Growth of global production and innovation networks

For one of the most prolific writers in this field, Henry Yeung, as domestic firms become increasingly engaged in ‘strategic coupling’ with globalized firms, developmental states simply become less effective in guiding industrial governance (Yeung 2016: 4-6). It is not states but the decisions made by leading firms of global production and innovation networks that have the greatest impact on national development. In such an environment, developmental states simply become less effective or ‘downgraded’ as one writer puts it (Hundt 2014: 511).

Of course, it has long been recognized that large corporations wield ‘structural power’ (Lind- blom 1977) or the power to resist any reforms, which may threaten their interests given their structurally privileged positions within society. The structural power of transnational corporations has taken on even greater significance with the rise of a more open and interdependent world economy and one in which science and technology has taken on special importance in sustaining economic development (Dicken 2015: 164). John Mikler interprets these globalizing processes as culminating in the growth of The Political Power of Global Corporations (2018).
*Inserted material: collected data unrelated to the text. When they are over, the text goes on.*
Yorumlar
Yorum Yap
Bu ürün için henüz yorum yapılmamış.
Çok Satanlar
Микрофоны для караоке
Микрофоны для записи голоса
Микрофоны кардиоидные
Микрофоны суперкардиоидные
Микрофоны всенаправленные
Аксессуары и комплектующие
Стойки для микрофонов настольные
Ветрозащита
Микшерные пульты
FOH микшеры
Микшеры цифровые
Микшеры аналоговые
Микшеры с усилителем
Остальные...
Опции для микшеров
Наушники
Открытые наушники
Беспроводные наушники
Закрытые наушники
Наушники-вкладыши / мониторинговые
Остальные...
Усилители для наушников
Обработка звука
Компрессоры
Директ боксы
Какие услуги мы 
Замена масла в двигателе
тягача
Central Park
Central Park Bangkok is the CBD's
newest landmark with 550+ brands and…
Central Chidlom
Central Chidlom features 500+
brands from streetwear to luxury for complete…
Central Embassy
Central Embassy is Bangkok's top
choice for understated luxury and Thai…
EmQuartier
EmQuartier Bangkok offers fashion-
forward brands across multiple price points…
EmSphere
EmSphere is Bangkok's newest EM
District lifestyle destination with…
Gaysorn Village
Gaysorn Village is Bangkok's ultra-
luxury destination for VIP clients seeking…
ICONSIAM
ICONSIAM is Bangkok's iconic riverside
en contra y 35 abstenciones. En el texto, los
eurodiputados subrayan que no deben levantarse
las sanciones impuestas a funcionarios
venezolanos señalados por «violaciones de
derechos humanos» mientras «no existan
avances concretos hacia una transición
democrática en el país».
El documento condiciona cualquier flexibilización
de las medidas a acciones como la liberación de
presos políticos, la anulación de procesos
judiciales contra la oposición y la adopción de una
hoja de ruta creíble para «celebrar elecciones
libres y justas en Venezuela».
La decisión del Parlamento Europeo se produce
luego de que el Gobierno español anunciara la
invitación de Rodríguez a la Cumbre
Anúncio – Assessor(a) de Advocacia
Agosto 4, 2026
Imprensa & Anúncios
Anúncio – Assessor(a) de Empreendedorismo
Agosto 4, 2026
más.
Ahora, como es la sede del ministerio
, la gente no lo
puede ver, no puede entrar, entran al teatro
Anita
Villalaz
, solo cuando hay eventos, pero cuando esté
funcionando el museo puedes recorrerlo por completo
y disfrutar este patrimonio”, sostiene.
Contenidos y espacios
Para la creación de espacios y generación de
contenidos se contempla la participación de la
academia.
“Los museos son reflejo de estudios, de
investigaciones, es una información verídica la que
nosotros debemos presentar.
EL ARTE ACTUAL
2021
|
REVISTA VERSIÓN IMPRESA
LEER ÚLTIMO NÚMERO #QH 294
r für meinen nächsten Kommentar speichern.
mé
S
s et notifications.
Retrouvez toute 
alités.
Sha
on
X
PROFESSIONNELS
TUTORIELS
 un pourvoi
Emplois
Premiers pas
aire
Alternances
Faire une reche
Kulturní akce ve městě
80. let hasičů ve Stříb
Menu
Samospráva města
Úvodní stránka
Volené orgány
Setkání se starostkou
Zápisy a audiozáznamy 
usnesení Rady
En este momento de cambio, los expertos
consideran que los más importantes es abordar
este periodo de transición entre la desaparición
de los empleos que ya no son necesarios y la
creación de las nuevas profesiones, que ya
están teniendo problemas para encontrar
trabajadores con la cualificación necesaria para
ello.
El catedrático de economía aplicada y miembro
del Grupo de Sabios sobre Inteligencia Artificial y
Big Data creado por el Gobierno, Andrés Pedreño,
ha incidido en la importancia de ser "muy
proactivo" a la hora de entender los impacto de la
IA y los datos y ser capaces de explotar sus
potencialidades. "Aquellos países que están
There is little argument that the fortunes of domestic firms are increasingly tied to lead firms of global production networks (GPNs) or global value chains (GVCs). However, the assertion that these processes are occurring at the expense of the developmental role of their home governments throughout East Asia suffers from two major shortcomings. First, even the most globalized firms are still highly dependent on their home governments for sustaining technological competitiveness. As various studies have shown, knowledge-intensive competition involves high levels of risk, which in turn tends to deepen (not reduce) the need for the state’s involvement in high-technology promotion (Warwick and Nolan 2014; Weiss 2005: 744). Perhaps the clearest illustration of mutual dependence between public and private actors is in the gritty world of technological standards-setting especially in inter-governmental standards development organizations such as the International Telecommunications Union (ITU). The enormous success of firms such as Samsung in transitioning into technological leadership simply could not have been possible without the coordinative role of government agencies in getting national technolog)' standards (e.g. CDMA) recognized by the ITU and other standards development organizations (Kim 2013: 189).

The second limitation is that claims of the developmental state’s downgrading provide a lopsided view from the perspective of globally leading firms while underplaying the activist role of governments. In Japan, while policymakers are shy to admit as such, the Ministry of Economy, Trade and Industry’s (METI) ‘Japan Smart Community Alliance’ has a membership of 255 firms

(including large firms such as Toyota) whose core goal is to drive the development of energy resilient smart microgrids (DeWit 2018). Parallel efforts in Korea and Taiwan also provide interesting examples (Kim 2019). In 2014, the MOTIE established the Korea Micro Energy Grid (K-MEG) Consortium and Korea Smart Grid Association (KSGA) to coordinate the creation, testing and export of smart microgrids for a variety of settings. The MOTIE delegated large conglomerates such as Samsung C&T to exert project leadership of networks composed of other public and private actors including large firms and SMEs. Their Taiwanese counterparts include the Taiwan Smart Grid Industry Association (TSGIA) and Taiwan Smart Grid General Projects, led by government agencies such as ITRI. As I have argued, these bodies reflect the Korean and Taiwan states’ efforts to build ‘hybridized industrial ecosystems’ as a means to spearhead the global market for smart grids (Kim 2019). As a number of other studies (of Korea) have shown, the idea behind linking SMEs with large firms in development alliances was to create new sources of competitive advantage for both Korea’s leading chaebol and their suppliers (Kim 2012a: 157—158; Kim and Kvvon 2017).

The main point is that while many domestic firms have globalized their operations and become more technologically sophisticated (which provides one measure of their independence), they continue to depend on the transformative capacity of their home governments. Nowhere is this becoming more apparent than in sharing the risks involved in developing new technologies in promising growth sectors such as green energy.


To what extent are East Asia’s developmental states still useful as innovation-led development as the technological frontier takes precedence over imitation-led, technology followership? I have discussed four issues at stake in the debate: strategizing for competing at the technological frontier; the political appetite for sustaining support for high-risk and/or uncertain technologies; the organization of the state in promoting innovation; and growth of global production and innovation networks. If my discussion of these issues tells us anything, it is that the debate over East Asia’s developmental state is far from settled, not least because of the state’s propensity to evolve in unexpected and creative ways. This is a reality often underplayed by developmental state sceptics in their haste to reach (premature) conclusions over the erosion of the state’s power to guide industrial development. Interest in East Asia’s economic transformation and the idea of the developmental state is therefore likely to remain a vibrant research agenda in studies of I EE in the years ahead.